*本文*:
===

英米においては外国で教育を受けた医師が医師総数の3割を超える
 2009年のOECD Health Data[4]によると、日本の人口1,000人(全年齢層)あたりの医師数は2.09人である。一方、アメリカ2.43人、イギリス2.48人、フランス4.16人、ドイツ3.50人である。日本は先進諸国と比べて、人口あたりの医師数は少ない(表1)。

表1はこちら

 しかし、2009年に、「医療」の資格で日本に在留している医療者(医師およびその他の医療職、特別永住者を除く)は、146人(医師の0.05%)にすぎない(表2)[5]。医師不足を、外国人医師の招へいで補おうとする動きはほとんどない。一方、イギリスでは47,407人(医師の31.4%)、アメリカでは243,457人(医師の33.4%)が外国の医学校で教育を受けた医師である[4]。英米では、外国の医学校を卒業した医師が貴重な戦力となっている。

 表3に外国人医師の出身国を示す[6]。イギリスおよびアメリカでは、インド、パキスタンをはじめ、英語圏出身の医師が多く働いている。

表2はこちら

表3はこちら
 
外国人医師の受け入れと日本の制度
 「出入国管理及び難民認定法第7条第1項第2号の基準を定める省令」[7]によれば、「医療」の資格で医師が在留許可を得る場合、「日本人が従事する場合に受ける報酬と同等額以上の報酬を受けて従事すること」が条件となる。十分な報酬が支払われれば、外国人医師を受け入れることは法的に問題ない。

 さらに、「外国医師又は外国歯科医師が行う臨床修練に係る医師法第17条及び歯科医師法第17条の特例等に関する法律」[8]では、外国人医師が日本の医師免許を取得せずに医療行為を行える条件を示している。厚生労働大臣が指定する病院において、臨床修練指導医の実地の指導監督のもとで行う診療は、日本の医師免許のない外国人医師にも開放されている。

===

*グラフに基づく小問*:
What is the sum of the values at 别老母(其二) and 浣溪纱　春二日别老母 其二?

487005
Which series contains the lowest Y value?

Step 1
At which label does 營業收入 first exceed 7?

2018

===

*取り組むこと*:
A) 本文によると、2009年のOECD Health Dataで、日本の人口1,000人あたりの医師数は何人か。
B) 本文の「英米においては外国で教育を受けた医師が医師総数の3割を超える」から「出身の医師が多く働いている。」までを、最後の語句も含めてそのまま書き写しなさい。

*解答*:
A) 2.09人

B)
英米においては外国で教育を受けた医師が医師総数の3割を超える
 2009年のOECD Health Data[4]によると、日本の人口1,000人(全年齢層)あたりの医師数は2.09人である。一方、アメリカ2.43人、イギリス2.48人、フランス4.16人、ドイツ3.50人である。日本は先進諸国と比べて、人口あたりの医師数は少ない(表1)。

表1はこちら

 しかし、2009年に、「医療」の資格で日本に在留している医療者(医師およびその他の医療職、特別永住者を除く)は、146人(医師の0.05%)にすぎない(表2)[5]。医師不足を、外国人医師の招へいで補おうとする動きはほとんどない。一方、イギリスでは47,407人(医師の31.4%)、アメリカでは243,457人(医師の33.4%)が外国の医学校で教育を受けた医師である[4]。英米では、外国の医学校を卒業した医師が貴重な戦力となっている。

 表3に外国人医師の出身国を示す[6]。イギリスおよびアメリカでは、インド、パキスタンをはじめ、英語圏出身の医師が多く働いている。